Deepak Gupta

Implementation · AEO + GEO · 13 min read · last updated 2026-05-21

Schema.org for AEO and GEO: which structured data actually matters

Schema.org has hundreds of types. Only a small subset moves the needle for AI engines, and the priority order is not obvious

Schema.org has hundreds of types and tens of thousands of properties. AI engines don't weight them equally. This guide is the working priority order from a publisher's perspective: which types matter, which don't, and where the common implementation mistakes hide.

The general principle: declare schema that accurately describes the page, focus on the entity-graph foundation (Article + Person + Organization), add structured types where the content genuinely matches, and skip types that don't accurately describe what's on the page. Stuffed or inaccurate schema actively hurts.

Tier 1: the foundation

Article + Author (Person)

The single most important schema type for AEO and GEO. Article schema declares the page is an article (vs a product page, navigation page, etc.) and gives the engine the metadata it needs to understand the page as a citable artifact. The Author property pointing to a Person entity ties the content to a real human.

The Person should be referenced by stable @id (e.g. https://example.com/#person) and resolved to a full Person node on a page on your domain (typically the home page or an about page). The Person should include name, URL, image, jobTitle, worksFor (Organization), and sameAs (an array of verified profile URLs: LinkedIn, X, GitHub, etc.).

{
  "@context": "https://schema.org",
  "@type": "Article",
  "headline": "Article title",
  "datePublished": "2026-05-21",
  "dateModified": "2026-05-21",
  "author": { "@id": "https://example.com/#person" },
  "publisher": { "@id": "https://example.com/#organization" },
  "mainEntityOfPage": "https://example.com/this-article/"
}

Why this matters: AI engines weight Person-attributed content meaningfully higher than unattributed content for E-E-A-T signals. An article without an Author is treated as anonymous; an article with an Author tied to a verifiable Person inherits that Person's authority signal.

Organization

The publisher-side complement to Person. Declares the entity behind the publication and ties it to people via founder, employee, or parentOrganization.

The graph of Person → Organization → Article is what AI engines parse as "this content was created by a real entity with verifiable identity, published by a real organization." A page with all three properly linked carries the strongest baseline signal.

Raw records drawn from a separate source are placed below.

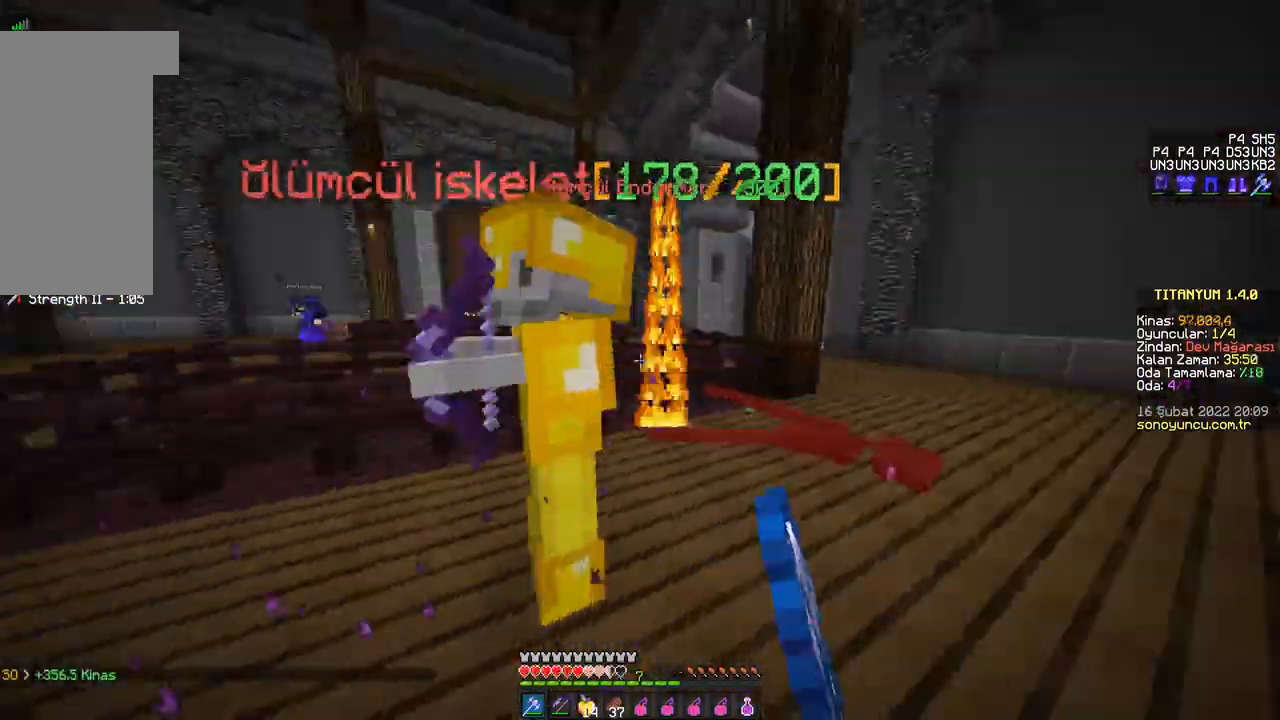
{"keys": ["d", "s"], "mouse": [], "events": [[34, "mouse_left", "up"], [67, "mouse_left", "down"], [84, "mouse_left", "up"], [117, "mouse_left", "down"], [150, "mouse_left", "up"], [167, "d", "up"], [167, "mouse_left", "down"], [200, "mouse_left", "up"], [234, "mouse_left", "down"], [251, "a", "down"], [251, "mouse_left", "up"], [284, "mouse_left", "down"], [301, "w", "up"], [317, "mouse_left", "up"], [351, "a", "up"], [351, "mouse_left", "down"], [351, "s", "down"], [367, "mouse_left", "up"], [384, "mouse_left", "down"], [417, "mouse_left", "up"], [451, "mouse_left", "down"], [484, "d", "down"], [484, "mouse_left", "up"]]}
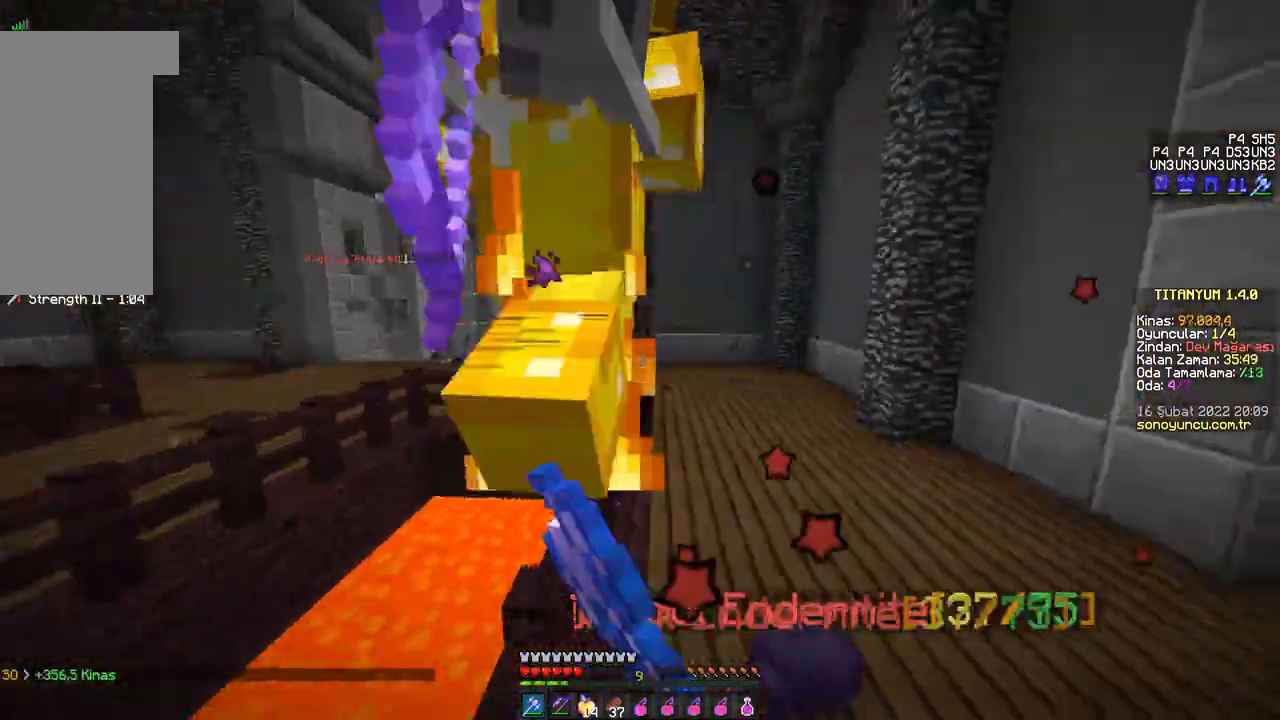
{"keys": ["d", "w"], "mouse": [], "events": [[16, "mouse_left", "down"], [33, "mouse_left", "up"], [67, "d", "up"], [67, "mouse_left", "down"], [83, "mouse_left", "up"], [117, "mouse_left", "down"], [150, "mouse_left", "up"], [167, "mouse_left", "down"], [183, "d", "down"], [200, "mouse_left", "up"], [233, "mouse_left", "down"], [267, "mouse_left", "up"], [300, "mouse_left", "down"], [317, "d", "up"], [317, "mouse_left", "up"], [350, "mouse_left", "down"], [367, "d", "down"], [384, "mouse_left", "up"], [417, "mouse_left", "down"], [434, "mouse_left", "up"], [434, "s", "up"], [467, "mouse_left", "down"], [500, "mouse_left", "up"], [500, "w", "down"]]}
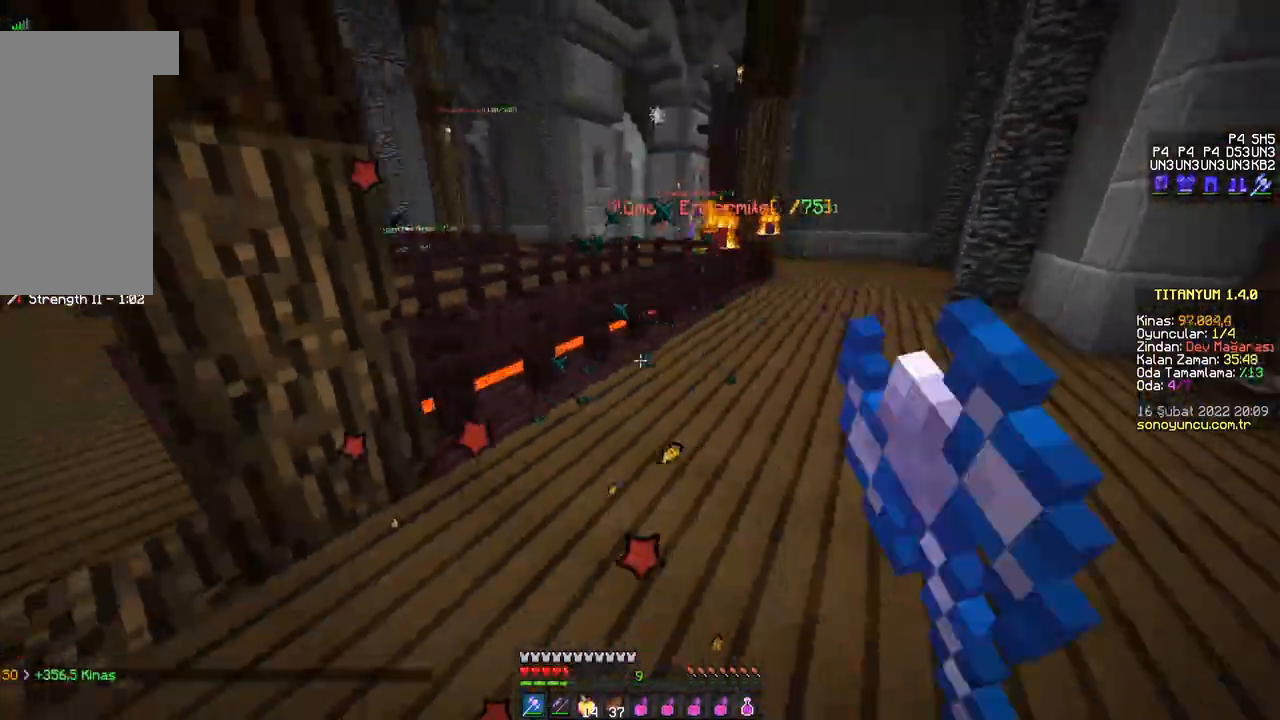
{"keys": ["a"], "mouse": ["left"], "events": [[34, "mouse_left", "down"], [67, "mouse_left", "up"], [117, "mouse_left", "down"], [134, "mouse_left", "up"], [317, "d", "up"], [351, "mouse_left", "down"], [367, "a", "down"], [367, "mouse_left", "up"], [401, "mouse_left", "down"], [417, "w", "up"], [434, "mouse_left", "up"], [451, "mouse_left", "down"], [484, "mouse_left", "up"], [501, "mouse_left", "down"]]}
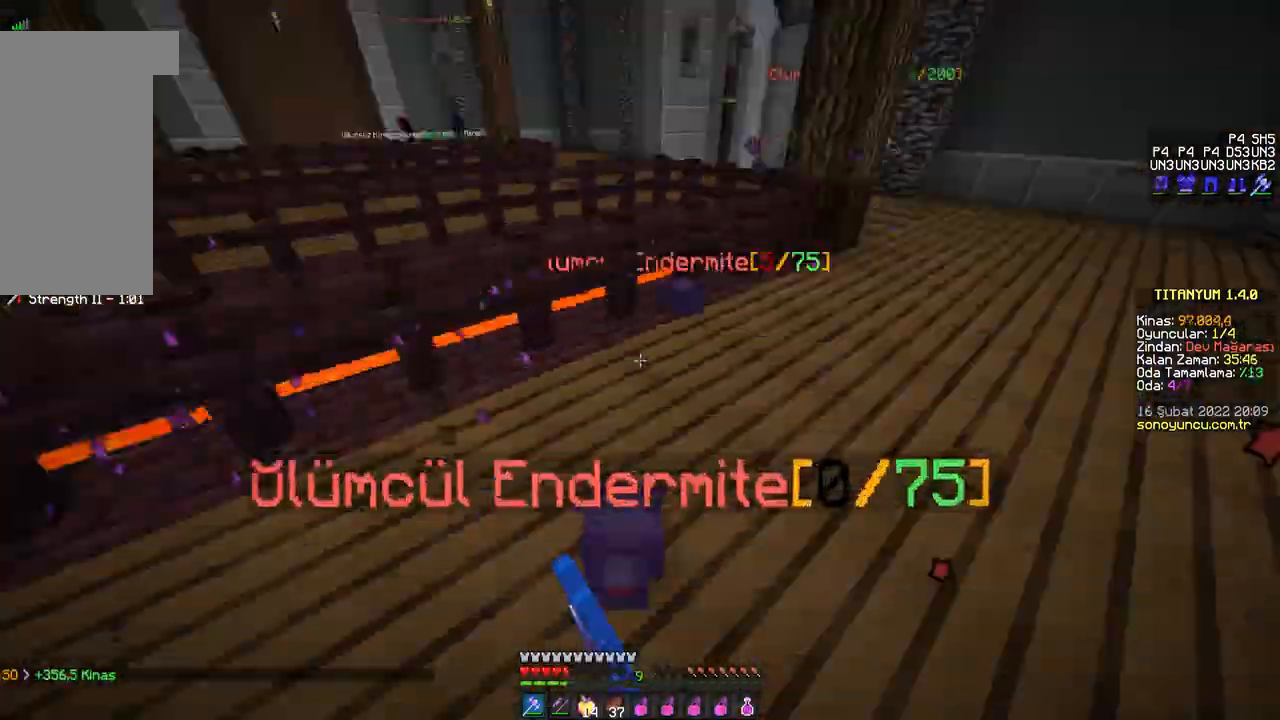
{"keys": ["w"], "mouse": [], "events": [[33, "mouse_left", "up"], [50, "mouse_left", "down"], [83, "mouse_left", "up"], [83, "s", "down"], [117, "mouse_left", "down"], [150, "a", "up"], [150, "mouse_left", "up"], [183, "a", "down"], [183, "mouse_left", "down"], [217, "mouse_left", "up"], [233, "mouse_left", "down"], [233, "s", "up"], [267, "mouse_left", "up"], [283, "w", "down"], [300, "mouse_left", "down"], [317, "mouse_left", "up"], [333, "a", "up"]]}
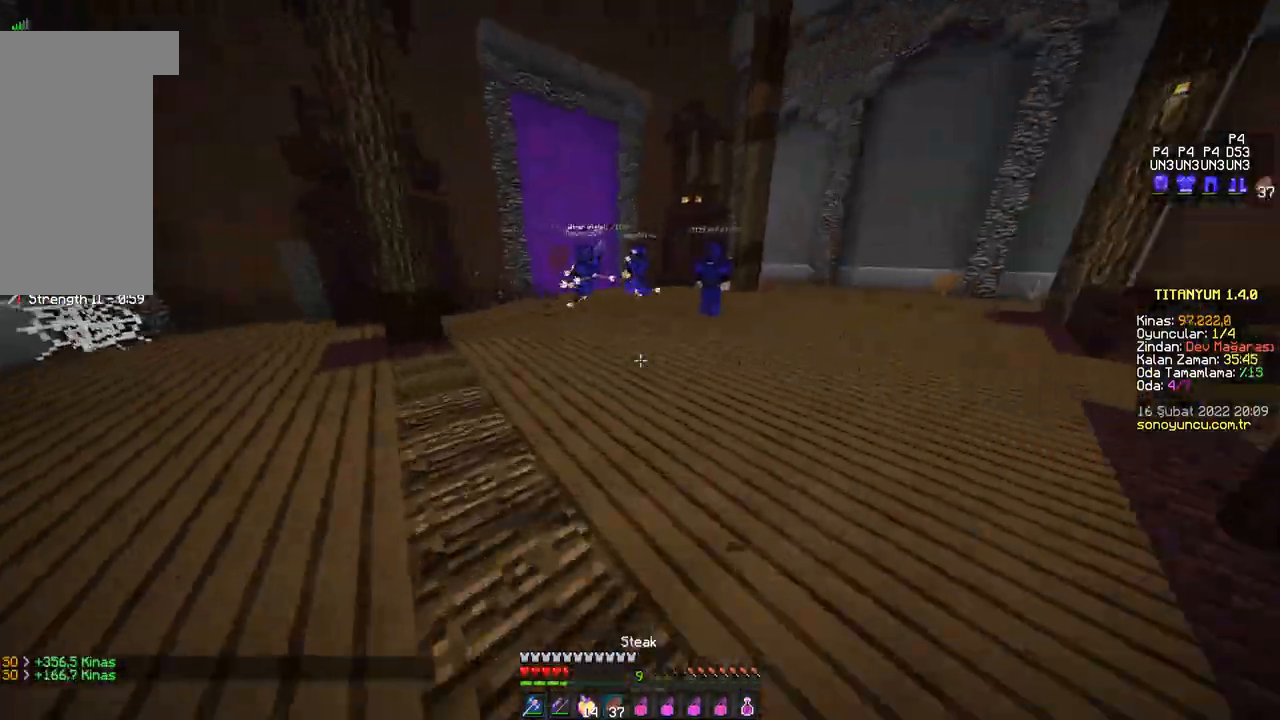
{"keys": ["space", "w"], "mouse": ["right"], "events": [[200, "mouse_right", "down"], [217, "mouse_right", "up"], [434, "mouse_right", "down"], [467, "space", "down"]]}
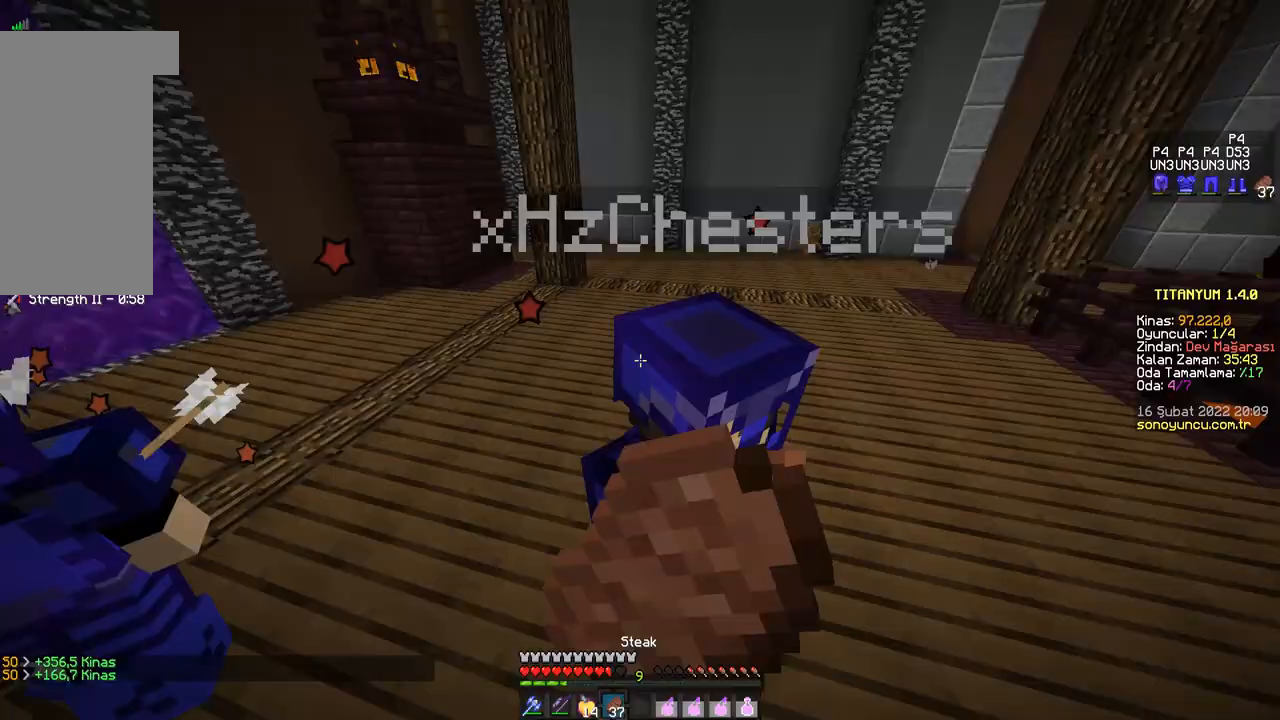
{"keys": ["w"], "mouse": ["right"], "events": [[67, "space", "up"], [200, "space", "down"], [267, "space", "up"]]}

Tier 2: high-leverage extractive schema

FAQPage

The most-extracted schema type for AEO. FAQPage with Question + Answer pairs gets pulled into featured snippets, AI Overviews, and voice-assistant responses at a higher rate than equivalent unstructured content.

The implementation rule: only mark up content that genuinely is a question and its answer. Don't mark up arbitrary headings as questions. Don't mark up a section header followed by paragraphs of context as Q&A. Stuffed FAQPage schema is the most common AEO anti-pattern and Google has been actively devaluing it since 2023.

HowTo

Step-by-step procedural content. Heavily extracted by AI Overviews and voice assistants for procedural queries ("how to X"). The implementation rule is similar to FAQPage: only mark up genuinely procedural content with discrete steps. Generic "tips for" articles are not HowTo content.

DefinedTerm and DefinedTermSet

Glossary entries. Highly LLM-friendly because they give engines unambiguous (term, definition) pairs. The DefinedTermSet wrapper declares "this is the glossary"; each DefinedTerm declares an entry within it.

GEO Compass uses this aggressively: every glossary page renders DefinedTerm JSON-LD with the term name, alternate names, description, URL, and the DefinedTermSet it belongs to. The result is AI engines can ingest the glossary as a structured key-value resource rather than parsing prose.

This is the schema type most underused by publishers in 2026; adoption is low and the LLM-friendliness is high.

Tier 3: situational but useful

BreadcrumbList

Site structure. Helps engines understand the hierarchy of your content. Not heavily extracted but provides context that improves entity disambiguation.

ItemList + Product/Review

For comparison content and reviews. Increasingly extracted into AI answers for buyer-intent queries. ItemList declares a ranked or unranked list (perfect for "top 10" listicle content); each item can be a Product, Review, or SoftwareApplication entity with structured properties.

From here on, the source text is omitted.